━━ TEXT PASSAGE ━━
Am I the only one left who thinks of conservatism as a philosophy
of opposition, a defiant creed that aims
to challenge the hegemony of organized liberalism? The
reason I ask is because of
a rather strange article in today's Boston Globe:
Where . . . will the next big conservative ideas come from?
A few young thinkers are offering intriguing new intellectual
frameworks for conservative principles. . . .
[T]heir ideas provide a glimpse of what the search for new ideas
looks like, and how conservatives might come up with a new
conceptual scaffolding in what are, politically and economically,
unfamiliar times.
A rather strange article, I say, because one of the "young
thinkers" named is Reiham Salam of the New America Foundation
(NAF). If that causes some conservatives to scratch their heads,
take a gander at the NAF board of
directors. To say that the most recognizably "conservative"
name on the list is Francis Fukuyama would be to say
everything that need be said, were it not for the presence
on the NAF board of Berrnard L.
Schwartz.
━━━
**EXERCISE INSTRUCTIONS**
1) In the post on conservatism, which newspaper published the article that the writer calls strange?
2) Reproduce the post on conservatism from the words "Am I the only" up to and including the words "ideas come from?".
━━ RAW DATA ━━
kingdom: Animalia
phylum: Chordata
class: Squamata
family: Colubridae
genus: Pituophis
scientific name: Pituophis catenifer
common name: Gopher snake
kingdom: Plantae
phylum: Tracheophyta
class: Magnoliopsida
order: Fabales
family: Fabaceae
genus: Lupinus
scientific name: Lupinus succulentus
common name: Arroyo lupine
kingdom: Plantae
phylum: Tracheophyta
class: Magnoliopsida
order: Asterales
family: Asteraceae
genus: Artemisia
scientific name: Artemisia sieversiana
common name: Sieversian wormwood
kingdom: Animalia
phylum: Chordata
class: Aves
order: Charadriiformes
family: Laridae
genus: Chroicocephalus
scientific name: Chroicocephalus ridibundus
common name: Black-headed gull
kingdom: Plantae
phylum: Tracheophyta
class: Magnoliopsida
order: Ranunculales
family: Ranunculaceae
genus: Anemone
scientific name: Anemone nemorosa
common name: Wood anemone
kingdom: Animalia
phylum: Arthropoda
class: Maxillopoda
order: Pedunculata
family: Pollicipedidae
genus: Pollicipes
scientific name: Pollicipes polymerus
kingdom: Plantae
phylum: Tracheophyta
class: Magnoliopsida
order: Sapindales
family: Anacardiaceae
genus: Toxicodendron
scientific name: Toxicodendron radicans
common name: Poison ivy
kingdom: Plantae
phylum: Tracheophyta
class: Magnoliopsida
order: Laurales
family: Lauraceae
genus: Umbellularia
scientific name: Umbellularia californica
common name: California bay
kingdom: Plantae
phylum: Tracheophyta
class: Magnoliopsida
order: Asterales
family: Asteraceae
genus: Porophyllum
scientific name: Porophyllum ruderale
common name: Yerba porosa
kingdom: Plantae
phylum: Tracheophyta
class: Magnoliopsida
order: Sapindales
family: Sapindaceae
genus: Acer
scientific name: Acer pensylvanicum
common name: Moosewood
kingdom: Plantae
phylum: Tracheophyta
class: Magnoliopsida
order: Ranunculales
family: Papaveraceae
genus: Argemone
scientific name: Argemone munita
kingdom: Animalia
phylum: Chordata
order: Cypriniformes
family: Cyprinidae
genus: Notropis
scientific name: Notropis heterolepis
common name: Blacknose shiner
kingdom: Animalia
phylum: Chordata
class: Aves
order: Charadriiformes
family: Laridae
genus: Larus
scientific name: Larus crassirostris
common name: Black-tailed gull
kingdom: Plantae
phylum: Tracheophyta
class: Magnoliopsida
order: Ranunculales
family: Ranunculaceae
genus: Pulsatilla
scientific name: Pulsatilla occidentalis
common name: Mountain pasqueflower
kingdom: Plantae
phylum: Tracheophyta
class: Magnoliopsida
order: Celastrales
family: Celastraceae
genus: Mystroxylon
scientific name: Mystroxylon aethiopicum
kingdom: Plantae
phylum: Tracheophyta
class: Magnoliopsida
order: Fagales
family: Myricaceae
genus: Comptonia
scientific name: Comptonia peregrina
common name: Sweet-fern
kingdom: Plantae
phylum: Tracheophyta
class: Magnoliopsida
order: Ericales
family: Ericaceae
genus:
━━━
**SOLUTIONS TO THE PROBLEMS**
1) The Boston Globe

2)
Am I the only one left who thinks of conservatism as a philosophy
of opposition, a defiant creed that aims
to challenge the hegemony of organized liberalism? The
reason I ask is because of
a rather strange article in today's Boston Globe:
Where . . . will the next big conservative ideas come from?